|by Steve Charles • May 13, 2012|
Tyler Wade, Kevin McCarthy, and Peter Gunderman received the top honors for seniors at Saturday’s Deans’ Breakfast, and Dean of Students Mike Raters ’85 praised the entire Class of 2012 for embodying the College’s mission and adding new and deeper meaning to the motto, “Wabash Always Fights.”
“I want you to know how grateful I am to this great Class of 2012,” said Dean Raters ’85, who became Dean of Students in 2008—the year of the nationwide financial downturn, the death of a student, and the death of one of the College’s most beloved professors. “You are my ‘first class’ of students to lead as Dean through all four years of your Wabash experience, and you have persevered through a most challenging time in our College’s history; yet you have also led our alma mater to some of her greatest improvements and successes. You accepted challenges in all walks of Wabash student life and achieved the highest levels of excellence in each. You have demonstrated as much as any class to commence from the College that, indeed, Wabash Always Fights. And on November 26, 2011 [the greatest comeback in the history of Wabash sports], you added a corollary to our motto; that is, that “Always means Always.”
Dean Raters then presented Tyler Wade and Kevin McCarthy with the Frank H. Sparks Award for All-Around Student Achievement, given to a senior who has done the most "to promote the true spirit and purpose of Wabash College."
Dean of the College Gary Phillips presented Peter Gunderman with the John Maurice Butler Prize for Scholarship and Character. The Butler Prize is awarded to the senior "having the best standing in scholarship and character."
In what could become a new Commencement tradition, a member of this year’s 50th reunion class offered his perspective, half a century after his own graduation, on what it means to be a gentleman in the world.
Terry Fewell ’62 recalled arriving at Wabash his freshman year to discover the College has no rules but one: “A Wabash man conducts himself as a gentleman at all times, whether on or off campus.”
“The Gentleman’s Rule doesn’t define itself,” Fewell said. “What it does imply is a lifetime code of conduct. It requires you to take 100 percent responsibility for your own decisions and your own actions. It is a terrible and powerful requirement.
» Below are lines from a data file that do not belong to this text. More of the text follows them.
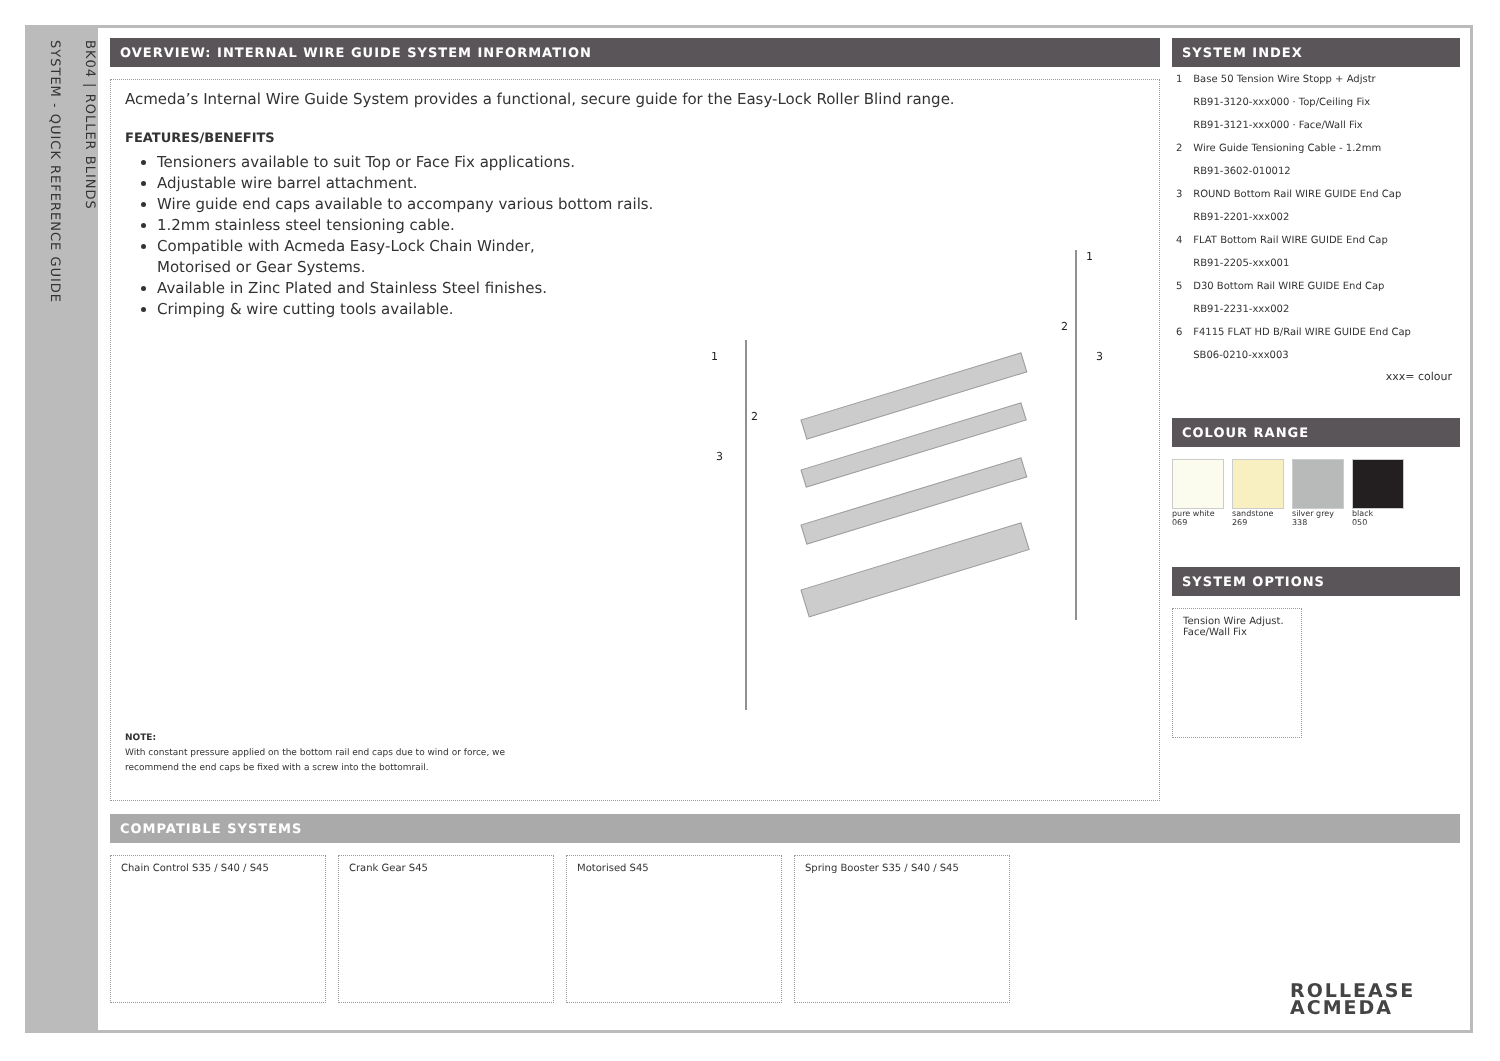SYSTEM - QUICK REFERENCE GUIDE
BK04 | ROLLER BLINDS
OVERVIEW: INTERNAL WIRE GUIDE SYSTEM INFORMATION
Acmeda’s Internal Wire Guide System provides a functional, secure guide for the Easy-Lock Roller Blind range.
FEATURES/BENEFITS
Tensioners available to suit Top or Face Fix applications.
Adjustable wire barrel attachment.
Wire guide end caps available to accompany various bottom rails.
1.2mm stainless steel tensioning cable.
Compatible with Acmeda Easy-Lock Chain Winder,
Motorised or Gear Systems.
Available in Zinc Plated and Stainless Steel finishes.
Crimping & wire cutting tools available.
1
2
3
1
2
3
NOTE:
With constant pressure applied on the bottom rail end caps due to wind or force, we
recommend the end caps be fixed with a screw into the bottomrail.
SYSTEM INDEX
| 1 | Base 50 Tension Wire Stopp + Adjstr |
| | RB91-3120-xxx000 · Top/Ceiling Fix |
| | RB91-3121-xxx000 · Face/Wall Fix |
| 2 | Wire Guide Tensioning Cable - 1.2mm |
| | RB91-3602-010012 |
| 3 | ROUND Bottom Rail WIRE GUIDE End Cap |
| | RB91-2201-xxx002 |
| 4 | FLAT Bottom Rail WIRE GUIDE End Cap |
| | RB91-2205-xxx001 |
| 5 | D30 Bottom Rail WIRE GUIDE End Cap |
| | RB91-2231-xxx002 |
| 6 | F4115 FLAT HD B/Rail WIRE GUIDE End Cap |
| | SB06-0210-xxx003 |
xxx= colour
COLOUR RANGE
pure white
069
sandstone
269
silver grey
338
black
050
SYSTEM OPTIONS
Tension Wire Adjust.
Face/Wall Fix
COMPATIBLE SYSTEMS
Chain Control S35 / S40 / S45 Crank Gear S45 Motorised S45 Spring Booster S35 / S40 / S45
ROLLEASE
ACMEDA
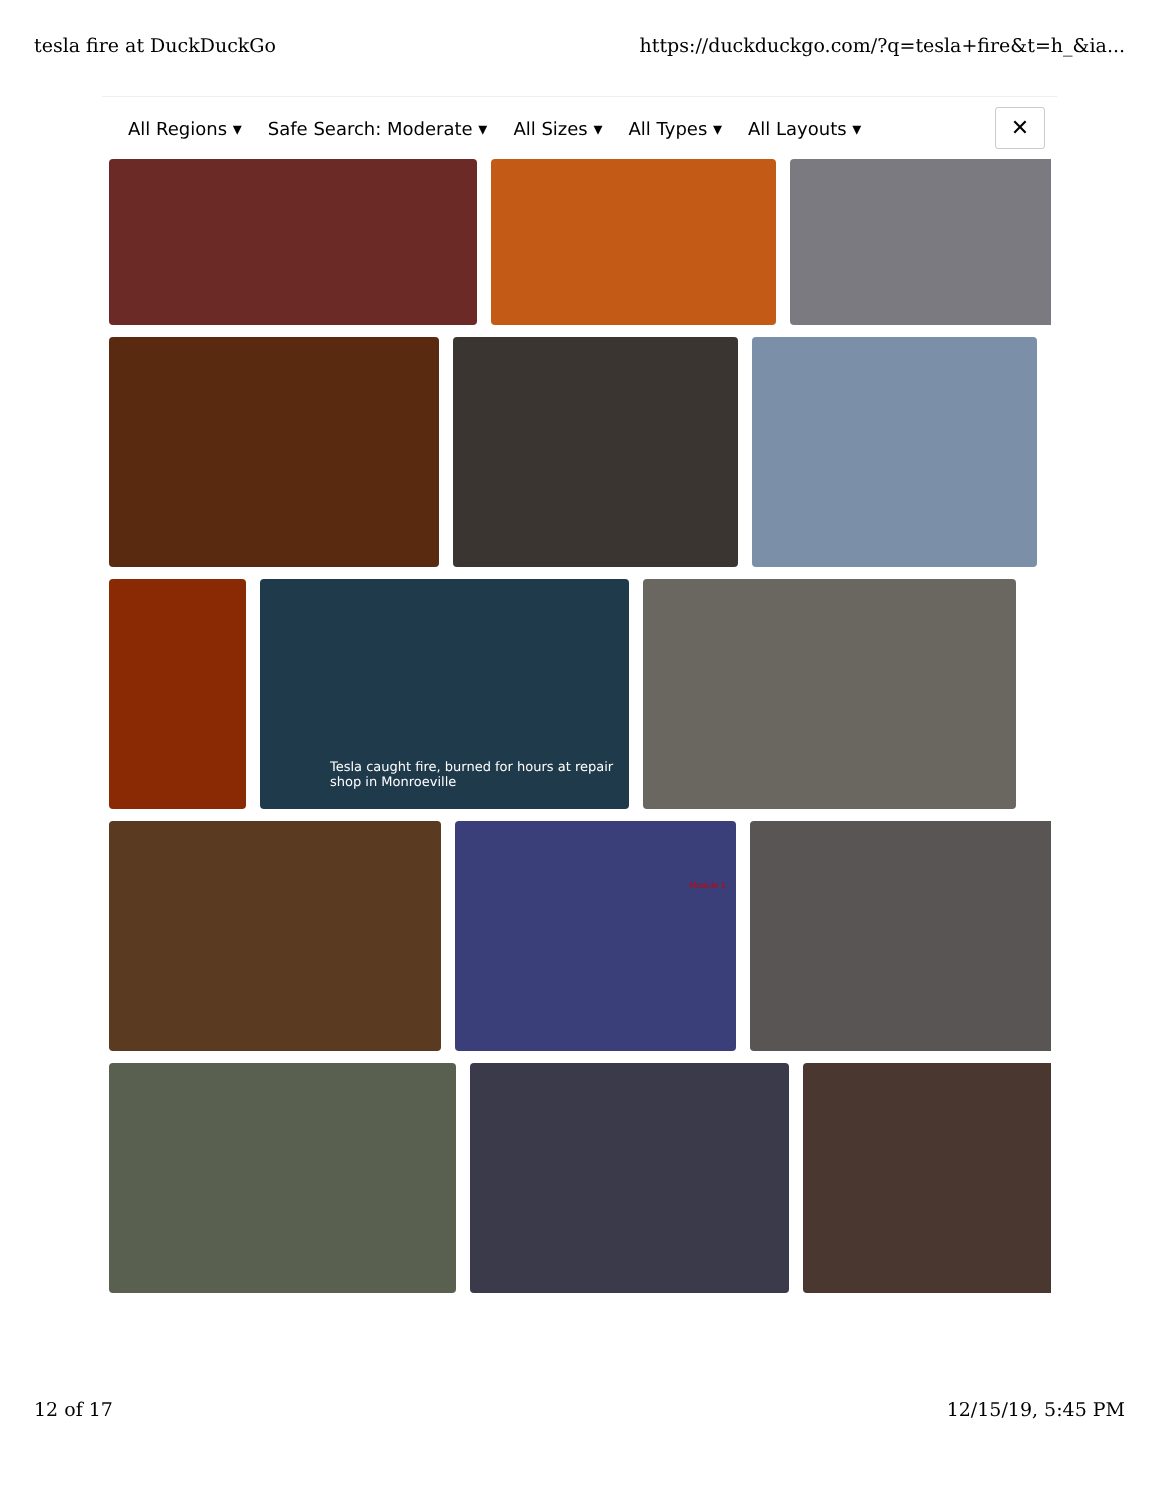tesla fire at DuckDuckGo https://duckduckgo.com/?q=tesla+fire&t=h_&ia...
All Regions ▾ Safe Search: Moderate ▾ All Sizes ▾ All Types ▾ All Layouts ▾
✕
Tesla caught fire, burned for hours at repair shop in Monroeville
Module 1
12 of 17 12/15/19, 5:45 PM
“As you go out into the world, consider this: No one in this place intends for you to deposit the Gentleman’s Rule on the Chapel steps as you depart. Let its precept guide you wherever you go. You will make a difference in this world; let that difference be positive.”
Dean of the College Gary Phillips urged seniors to continue to listen for “the sound that called you into the College four years ago and now beckons you away as Wabash gentlemen, not just to a career of meaningful work but also to a vocation of highest responsibility, to be Wabash gentlemen.
“You may have started off at Wabash wanting a job in medicine, law, teaching, or business, and you may indeed end up in one or another of these professions. The College will have done its best to equip you for job and vocation, however, if it has kept you from narrowing your vision and limiting your hearing too soon.
“Liberal learning stretches time and everyone’s patience by insisting that you take on the responsibility and time to learn how to read a text carefully, write an essay convincingly, voice an argument persuasively, and compute data effectively. The medium of the liberal arts is time, and there is never enough of it to be sure, to be engaged with a community that makes the familiar strange and helps you lose the tin ear that deafens you to the call to step forward to meet the needs of one another, the nation, and the world, to have a job and live a vocation.”